INVERSECL<(PROB=rates)>

computes confidence limits for the values of the first continuous independent variable (such as dose) that yield selected response rates. You can optionally specify a list of response rates as rates. The response rates must be between zero and one; they can be a list separated by blanks, commas, or in the form of a DO list. For example, the following expressions are all valid lists of response rates:

PROB = .1 TO .9 by .1
PROB = .1 .2 .3 .4
PROB = .01, .25, .75, .9

If the algorithm fails to converge (this can happen when C is nonzero), missing values are reported for the confidence limits. See the section Inverse Confidence Limits for details.

ITPRINT

displays the iteration history, the final evaluation of the gradient, and the second derivative matrix (Hessian).

LACKFIT

performs two goodness-of-fit tests (a Pearson’s chi-square test and a log-likelihood ratio chi-square test) for the fitted model.

To compute the test statistics, proper grouping of the observations into subpopulations is needed. You can use the AGGREGATE or AGGREGATE= option for this purpose. See the entry for the AGGREGATE and AGGREGATE= options under the MODEL statement. If neither AGGREGATE nor AGGREGATE= is specified, PROC PROBIT assumes each observation is from a separate subpopulation and computes the goodness-of-fit test statistics only for the events/trials syntax.

Note: This test is not appropriate if the data are very sparse, with only a few values at each set of the independent variable values.

If the Pearson’s chi-square test statistic is significant, then the covariance estimates and standard error estimates are adjusted. See the section Lack-of-Fit Tests for a description of the tests. Note that the LACKFIT option can also appear in the PROC PROBIT statement. See the section PROC PROBIT Statement for details.

MAXITER=value MAXIT=value

specifies the maximum number of iterations to be performed in estimating the parameters. By default, MAXITER=50.

NOINT

fits a model with no intercept parameter. If the INTERCEPT= option is also specified, the intercept is fixed at the specified value; otherwise, it is set to zero. This is most useful when the response is binary. When the response has k levels, then k – 1 intercept parameters are fit. The NOINT option sets the intercept parameter corresponding to the lowest response level equal to zero. A Lagrange multiplier, or score, test for the restricted model is computed when the NOINT option is specified.

SCALE=scale

enables you to specify the method for estimating the dispersion parameter. To correct for overdispersion or underdispersion, the covariance matrix is multiplied by the estimate of the dispersion parameter. Valid values for scale are as follows:

D | DEVIANCE: specifies that the dispersion parameter be estimated by the deviance divided by its degrees of freedom.
P | PEARSON: specifies that the dispersion parameter be estimated by the Pearson’s chi-square statistic divided by its degrees of freedom. This is set as the default method for estimating the dispersion parameter.
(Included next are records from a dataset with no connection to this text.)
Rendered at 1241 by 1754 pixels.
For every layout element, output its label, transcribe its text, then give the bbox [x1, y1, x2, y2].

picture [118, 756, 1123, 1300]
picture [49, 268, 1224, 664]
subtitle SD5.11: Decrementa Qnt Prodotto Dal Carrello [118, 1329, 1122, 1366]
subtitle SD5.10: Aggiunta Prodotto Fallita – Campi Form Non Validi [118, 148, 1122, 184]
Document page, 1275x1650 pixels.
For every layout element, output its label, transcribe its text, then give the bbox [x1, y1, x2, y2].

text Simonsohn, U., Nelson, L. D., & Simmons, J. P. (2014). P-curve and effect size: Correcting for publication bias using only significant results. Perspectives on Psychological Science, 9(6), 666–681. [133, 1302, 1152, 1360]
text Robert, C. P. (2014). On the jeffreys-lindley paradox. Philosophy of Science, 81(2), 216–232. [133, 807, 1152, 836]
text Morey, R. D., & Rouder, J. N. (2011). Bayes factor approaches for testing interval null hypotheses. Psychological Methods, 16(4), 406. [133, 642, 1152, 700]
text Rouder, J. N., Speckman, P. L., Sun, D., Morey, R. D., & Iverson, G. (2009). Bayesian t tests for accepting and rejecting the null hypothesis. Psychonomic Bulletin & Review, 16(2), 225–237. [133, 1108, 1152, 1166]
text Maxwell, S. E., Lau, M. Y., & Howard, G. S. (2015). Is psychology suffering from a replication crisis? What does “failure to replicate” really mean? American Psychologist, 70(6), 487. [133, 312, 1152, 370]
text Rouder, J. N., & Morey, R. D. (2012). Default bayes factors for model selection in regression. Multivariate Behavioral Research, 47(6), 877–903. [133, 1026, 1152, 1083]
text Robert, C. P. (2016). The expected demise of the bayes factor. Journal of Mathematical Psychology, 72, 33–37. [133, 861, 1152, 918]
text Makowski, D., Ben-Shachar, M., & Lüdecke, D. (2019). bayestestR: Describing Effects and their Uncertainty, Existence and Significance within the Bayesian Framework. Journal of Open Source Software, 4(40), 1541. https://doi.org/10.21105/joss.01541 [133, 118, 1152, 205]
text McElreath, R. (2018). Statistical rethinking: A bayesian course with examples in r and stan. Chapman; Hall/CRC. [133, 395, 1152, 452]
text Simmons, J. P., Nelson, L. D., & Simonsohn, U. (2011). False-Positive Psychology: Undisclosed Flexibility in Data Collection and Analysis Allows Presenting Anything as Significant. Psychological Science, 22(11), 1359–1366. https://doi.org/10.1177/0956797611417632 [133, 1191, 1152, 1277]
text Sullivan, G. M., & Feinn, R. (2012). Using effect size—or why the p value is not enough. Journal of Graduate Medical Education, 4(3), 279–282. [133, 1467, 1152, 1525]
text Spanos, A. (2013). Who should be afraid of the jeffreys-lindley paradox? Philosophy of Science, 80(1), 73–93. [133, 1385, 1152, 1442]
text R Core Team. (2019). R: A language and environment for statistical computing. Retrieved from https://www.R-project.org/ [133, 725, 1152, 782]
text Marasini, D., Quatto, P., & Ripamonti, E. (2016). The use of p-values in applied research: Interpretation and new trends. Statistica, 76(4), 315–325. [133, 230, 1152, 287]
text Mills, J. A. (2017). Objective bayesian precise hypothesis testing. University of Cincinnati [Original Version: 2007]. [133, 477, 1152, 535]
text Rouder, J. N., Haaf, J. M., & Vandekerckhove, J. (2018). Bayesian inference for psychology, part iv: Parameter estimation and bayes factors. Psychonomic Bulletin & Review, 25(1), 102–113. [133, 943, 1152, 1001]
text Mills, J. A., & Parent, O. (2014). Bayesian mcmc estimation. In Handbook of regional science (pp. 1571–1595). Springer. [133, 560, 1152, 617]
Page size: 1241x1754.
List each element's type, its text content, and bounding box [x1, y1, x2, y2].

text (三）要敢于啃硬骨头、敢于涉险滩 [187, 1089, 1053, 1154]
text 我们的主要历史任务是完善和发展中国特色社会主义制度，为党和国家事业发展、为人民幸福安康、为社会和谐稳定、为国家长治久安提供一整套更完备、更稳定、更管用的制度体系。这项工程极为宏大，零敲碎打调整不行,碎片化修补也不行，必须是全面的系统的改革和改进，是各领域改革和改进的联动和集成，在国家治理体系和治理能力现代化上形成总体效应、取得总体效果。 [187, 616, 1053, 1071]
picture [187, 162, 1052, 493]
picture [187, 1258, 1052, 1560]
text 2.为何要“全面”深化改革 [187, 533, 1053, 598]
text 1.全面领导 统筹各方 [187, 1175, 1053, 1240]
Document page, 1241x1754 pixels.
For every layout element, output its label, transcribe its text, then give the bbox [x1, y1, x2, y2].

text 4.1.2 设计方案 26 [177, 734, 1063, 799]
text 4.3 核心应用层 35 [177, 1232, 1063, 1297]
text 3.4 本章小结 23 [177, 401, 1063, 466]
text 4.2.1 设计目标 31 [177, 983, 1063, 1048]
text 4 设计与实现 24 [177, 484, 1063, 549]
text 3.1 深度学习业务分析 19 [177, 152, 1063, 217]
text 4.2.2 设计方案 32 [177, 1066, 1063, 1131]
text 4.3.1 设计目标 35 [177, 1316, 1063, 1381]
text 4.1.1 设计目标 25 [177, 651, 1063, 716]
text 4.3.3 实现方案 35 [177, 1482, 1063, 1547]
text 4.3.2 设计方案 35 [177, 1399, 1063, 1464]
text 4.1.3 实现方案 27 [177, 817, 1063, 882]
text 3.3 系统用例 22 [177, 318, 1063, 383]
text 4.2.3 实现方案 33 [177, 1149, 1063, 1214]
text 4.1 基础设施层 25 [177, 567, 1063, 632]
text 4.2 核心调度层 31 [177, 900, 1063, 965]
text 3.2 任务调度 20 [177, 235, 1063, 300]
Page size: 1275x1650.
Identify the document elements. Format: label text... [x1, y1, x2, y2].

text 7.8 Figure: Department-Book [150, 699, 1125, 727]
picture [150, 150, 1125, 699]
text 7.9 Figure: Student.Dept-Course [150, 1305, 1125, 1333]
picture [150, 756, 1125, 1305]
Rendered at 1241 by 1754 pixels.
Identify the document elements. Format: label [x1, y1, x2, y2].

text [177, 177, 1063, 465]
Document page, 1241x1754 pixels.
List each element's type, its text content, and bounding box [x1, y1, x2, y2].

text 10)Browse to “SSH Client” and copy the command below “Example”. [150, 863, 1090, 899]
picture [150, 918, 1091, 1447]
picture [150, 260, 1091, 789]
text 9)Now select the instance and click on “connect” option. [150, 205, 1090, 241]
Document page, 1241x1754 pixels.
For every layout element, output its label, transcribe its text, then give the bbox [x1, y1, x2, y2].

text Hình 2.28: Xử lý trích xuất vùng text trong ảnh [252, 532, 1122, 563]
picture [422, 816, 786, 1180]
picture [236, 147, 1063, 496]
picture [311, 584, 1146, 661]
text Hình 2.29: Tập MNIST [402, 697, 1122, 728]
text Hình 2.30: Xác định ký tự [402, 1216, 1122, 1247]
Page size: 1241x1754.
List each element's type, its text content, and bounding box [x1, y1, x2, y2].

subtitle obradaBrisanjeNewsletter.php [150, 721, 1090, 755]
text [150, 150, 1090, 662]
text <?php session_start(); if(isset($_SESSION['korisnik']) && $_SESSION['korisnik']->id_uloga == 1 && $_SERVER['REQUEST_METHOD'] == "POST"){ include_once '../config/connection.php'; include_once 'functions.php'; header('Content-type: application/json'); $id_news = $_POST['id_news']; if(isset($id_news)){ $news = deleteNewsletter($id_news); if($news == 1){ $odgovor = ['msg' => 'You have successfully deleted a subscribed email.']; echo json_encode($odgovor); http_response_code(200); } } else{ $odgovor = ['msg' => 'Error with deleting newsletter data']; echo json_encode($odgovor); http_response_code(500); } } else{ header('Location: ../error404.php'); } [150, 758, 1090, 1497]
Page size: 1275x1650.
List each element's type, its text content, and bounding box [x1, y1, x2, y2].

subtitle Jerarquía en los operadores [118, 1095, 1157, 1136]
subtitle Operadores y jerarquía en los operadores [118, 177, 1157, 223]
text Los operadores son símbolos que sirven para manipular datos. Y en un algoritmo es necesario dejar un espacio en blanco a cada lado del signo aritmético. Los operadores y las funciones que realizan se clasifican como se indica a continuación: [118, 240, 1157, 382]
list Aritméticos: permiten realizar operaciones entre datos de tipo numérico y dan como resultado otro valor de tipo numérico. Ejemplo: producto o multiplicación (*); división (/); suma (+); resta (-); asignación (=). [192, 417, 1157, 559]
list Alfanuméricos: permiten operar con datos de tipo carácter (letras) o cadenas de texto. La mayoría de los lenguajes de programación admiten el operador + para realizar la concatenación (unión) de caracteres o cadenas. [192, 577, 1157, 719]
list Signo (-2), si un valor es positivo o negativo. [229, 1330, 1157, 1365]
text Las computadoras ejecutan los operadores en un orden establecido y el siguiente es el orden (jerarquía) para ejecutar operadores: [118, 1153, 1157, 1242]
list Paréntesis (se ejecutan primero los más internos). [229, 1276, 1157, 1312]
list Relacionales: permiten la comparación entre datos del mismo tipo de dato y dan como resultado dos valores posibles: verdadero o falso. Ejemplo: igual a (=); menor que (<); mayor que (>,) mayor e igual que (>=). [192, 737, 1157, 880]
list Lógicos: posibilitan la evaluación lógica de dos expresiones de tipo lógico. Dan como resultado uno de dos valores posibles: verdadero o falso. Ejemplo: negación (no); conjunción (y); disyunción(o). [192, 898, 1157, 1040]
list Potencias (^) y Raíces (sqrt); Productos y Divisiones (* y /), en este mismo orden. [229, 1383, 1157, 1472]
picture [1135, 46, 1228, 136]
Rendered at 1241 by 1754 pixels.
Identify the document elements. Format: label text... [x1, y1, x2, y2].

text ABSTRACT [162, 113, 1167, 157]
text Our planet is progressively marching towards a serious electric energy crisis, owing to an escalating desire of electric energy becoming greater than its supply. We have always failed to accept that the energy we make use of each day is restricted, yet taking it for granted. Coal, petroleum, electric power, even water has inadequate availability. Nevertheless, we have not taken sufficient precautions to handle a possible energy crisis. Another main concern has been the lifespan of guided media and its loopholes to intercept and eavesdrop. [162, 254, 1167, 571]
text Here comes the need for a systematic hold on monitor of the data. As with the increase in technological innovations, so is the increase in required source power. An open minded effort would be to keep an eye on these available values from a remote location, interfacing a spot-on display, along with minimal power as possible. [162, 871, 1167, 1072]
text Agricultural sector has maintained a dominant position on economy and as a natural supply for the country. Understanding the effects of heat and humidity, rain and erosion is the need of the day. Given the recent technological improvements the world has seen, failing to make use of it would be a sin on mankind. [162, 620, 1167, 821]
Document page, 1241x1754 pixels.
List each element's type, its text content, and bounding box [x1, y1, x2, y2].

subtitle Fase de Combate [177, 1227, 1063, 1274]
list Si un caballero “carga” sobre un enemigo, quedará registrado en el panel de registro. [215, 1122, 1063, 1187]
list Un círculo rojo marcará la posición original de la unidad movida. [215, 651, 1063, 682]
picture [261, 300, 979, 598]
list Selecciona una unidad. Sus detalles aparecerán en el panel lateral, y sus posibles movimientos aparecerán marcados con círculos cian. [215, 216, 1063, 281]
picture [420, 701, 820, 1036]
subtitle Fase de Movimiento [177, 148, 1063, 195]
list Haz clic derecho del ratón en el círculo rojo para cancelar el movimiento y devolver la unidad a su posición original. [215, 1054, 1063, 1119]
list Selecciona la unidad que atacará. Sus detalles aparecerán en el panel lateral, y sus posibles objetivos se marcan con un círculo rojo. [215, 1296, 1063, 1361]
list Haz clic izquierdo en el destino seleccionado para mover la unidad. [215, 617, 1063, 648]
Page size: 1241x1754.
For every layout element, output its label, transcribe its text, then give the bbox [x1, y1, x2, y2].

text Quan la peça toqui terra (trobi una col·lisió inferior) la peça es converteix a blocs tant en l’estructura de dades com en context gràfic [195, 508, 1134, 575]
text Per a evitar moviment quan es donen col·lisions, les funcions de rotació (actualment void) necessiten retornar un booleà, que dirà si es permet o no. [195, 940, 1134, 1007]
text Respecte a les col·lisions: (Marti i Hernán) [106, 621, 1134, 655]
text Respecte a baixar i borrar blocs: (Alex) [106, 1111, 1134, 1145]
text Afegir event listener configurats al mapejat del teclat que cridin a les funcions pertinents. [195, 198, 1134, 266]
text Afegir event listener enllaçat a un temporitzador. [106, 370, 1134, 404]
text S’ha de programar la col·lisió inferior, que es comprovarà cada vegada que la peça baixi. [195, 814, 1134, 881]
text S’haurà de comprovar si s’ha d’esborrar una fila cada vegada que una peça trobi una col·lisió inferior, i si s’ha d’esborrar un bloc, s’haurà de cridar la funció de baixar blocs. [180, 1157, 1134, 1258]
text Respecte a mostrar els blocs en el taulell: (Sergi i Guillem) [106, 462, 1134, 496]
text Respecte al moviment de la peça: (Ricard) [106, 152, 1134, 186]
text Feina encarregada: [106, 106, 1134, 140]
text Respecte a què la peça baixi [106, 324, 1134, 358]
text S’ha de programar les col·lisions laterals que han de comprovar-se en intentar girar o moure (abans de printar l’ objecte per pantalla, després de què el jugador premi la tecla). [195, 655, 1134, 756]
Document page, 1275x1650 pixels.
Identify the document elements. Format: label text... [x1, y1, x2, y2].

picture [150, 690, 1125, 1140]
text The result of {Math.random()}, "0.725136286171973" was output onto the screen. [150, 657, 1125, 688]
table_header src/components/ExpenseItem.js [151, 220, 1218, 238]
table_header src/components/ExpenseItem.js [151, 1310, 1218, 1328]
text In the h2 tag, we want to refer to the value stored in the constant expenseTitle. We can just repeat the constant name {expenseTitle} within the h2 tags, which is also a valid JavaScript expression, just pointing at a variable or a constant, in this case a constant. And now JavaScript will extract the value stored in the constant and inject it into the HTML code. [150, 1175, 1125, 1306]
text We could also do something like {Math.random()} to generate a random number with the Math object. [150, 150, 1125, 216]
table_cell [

You can use the AGGREGATE= option to define the subpopulations for calculating the Pearson’s chi-square statistic and the deviance.

The "Goodness-of-Fit " table includes the Pearson’s chi-square statistic, the deviance, their degrees of freedom, the ratio of each statistic divided by its degrees of freedom, and the corresponding p-value.

SINGULAR=value

specifies the singularity criterion for determining linear dependencies in the set of independent variables. The sum of squares and crossproducts matrix of the independent variables is formed and swept. If the relative size of a pivot becomes less than the value specified, then the variable corresponding to the pivot is considered to be linearly dependent on the previous set of variables considered. By default, value=1E–12.